Daisy, por el contrario, está interesada por la verdad, convencida de que es la verdad la que determina la validez y categoría de los hombres; y no tiene miedo de la verdad, no piensa por un momento que la verdad permita la erosión de una persona inocente. Llegados a este punto (capítulo décimo), el escritor nos confiesa el principal rasgo del carácter de su personaje: “good-natured”. Es éste un epíteto difícil de traducir del original en inglés; literalmente, quiere decir de buena naturaleza, y expresa una bondad natural del alma, que se manifiesta en la afabilidad y el buen carácter; demuestra una armonía del orden externo con la genética del individuo. El buen comportamiento no es forzado, reprimido o puntilloso, como el de Costello o Walker, sino espontáneo y acorde con la naturaleza y el contexto.
No obstante, a estas alturas, la cotillería victoriana ya ha producido sus frutos farisaicos. Toda la ciudad habla de que Daisy pasea a solas con un tenor italiano llamado Giovanelli. Cuando se les ve por San Pedro, nadie invitará ya más a Daisy a un solo concierto. Su presencia no es juzgada como bienvenida; hay una sentencia tácita de exclusión.

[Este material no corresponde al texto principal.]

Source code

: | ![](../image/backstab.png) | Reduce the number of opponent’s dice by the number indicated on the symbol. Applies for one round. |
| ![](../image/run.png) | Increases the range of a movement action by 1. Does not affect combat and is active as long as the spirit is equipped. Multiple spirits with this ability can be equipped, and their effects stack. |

El mismo Winterbourne llega al convencimiento de que “es demasiado tarde”; también para él, la conducta de la joven es “inapropiada”, eufemismo con el que en el mundo moderno se maquilla la deshonestidad. Aunque ni mucho menos ella lo piense, en la mente del americano existe la duda de si su querida Daisy ira más allá con el cantante local. Él, que previsiblemente no es un dechado de virtudes, se las exige a la candorosa neoyorquina; exactamente lo contrario de lo que aconseja San Francisco de Sales, siguiendo a San Pablo, en relación con la fidelidad conyugal. Pero es que estamos en las antípodas de la rigidez puritana frente a la caridad católica.
En cuanto al desenlace, a diferencia de algunas obras de la literatura española la desgracia de Daisy no llega provocada en último término por la difamación, sino por algo mucho más prosaico y que viene al caso de los tiempos que nosotros vivimos, siglo y medio después.
Si en esta Semana Santa una infección vírica tiene recluida a la población italiana y a medio mundo, en aquel ocaso del siglo XIX era la llamada Fiebre Romana la que impedía a los viandantes acercarse al Coliseo, pues los mosquitos portadores de la malaria hacían entonces estragos antes de que hubieran aparecido los antibióticos.
La pobre Daisy, que ha resistido a la maledicencia de Costello, Walters y otras lenguas viperinas, cae víctima del picotazo de algún anofeles; ello, como digo, diferencia este final trágico de la ruina que, en nuestro Siglo de Oro, puede provocar la destrucción de la persona a manos de los calumniadores y de la masa informe que se deja arrastrar por éstos.